In 1978, Hawai‘i was shifting from a plantation-dominated economy to one of tourism and Federal spending, and public concerns about the need to promote the viability of agriculture and protect Hawai‘i’s agricultural lands were growing. In response, the State Constitutional Convention proposed the identification and designation of Important Agricultural Lands (IAL), and Hawai‘i’s voters approved constitutional amendments to ensure the long-term protection of important agricultural lands.
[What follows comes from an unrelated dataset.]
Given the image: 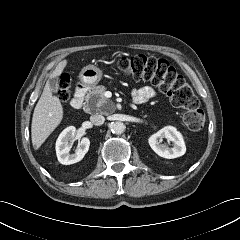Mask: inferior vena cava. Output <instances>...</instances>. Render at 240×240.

Hawai‘i Revised Statutes (HRS), Chapter 205, Part III fulfills the intent and purpose of the constitutional mandate and establishes the standards, criteria and mechanisms for the identification and designation of IAL, including:

  • a formal definition of IAL
  • policy guidance to assure the long-term agricultural use of IAL
  • standards and criteria to be used in mapping IAL
  • processes which both landowners and the counties are to follow when identifying lands with potential for IAL
  • the roles and responsibilities of various state and county agencies, and
  • the requirement for the establishment of State and county-level incentives.

IAL Definition

As defined under State law, important agricultural lands are defined as the lands…that:

  1. “are capable of producing sustained high agricultural yields when treated and managed according to accepted farming methods and technology
  2. contribute to the State’s economic base and produce agricultural commodities for export or local consumption, or
  3. are needed to promote the expansion of agricultural activities and income for the future, even if currently not in production” (HRS Chapter 205-42).

Policies for Important Agricultural Lands

HRS Chapter 205-42. “The objective for the identification of important agricultural lands is to identify and plan for the maintenance of a strategic agricultural land resource base that can support a diversity of agricultural activities and opportunities that expand agricultural income and job opportunities and increase agricultural self-sufficiency for current and future generations, the State shall:

  1. Promote agricultural development and land use planning that delineates blocks of productive agricultural land and areas of agricultural activity for protection from the encroachment of non-agricultural uses; and
  2. Establish incentives that promote:
    • agricultural viability;
    • sustained growth of the agricultural industry; and
    • the long-term agricultural use and protection of these productive agricultural lands.”

State law provides policy guidance to promote the long-term agricultural use of lands designated IAL.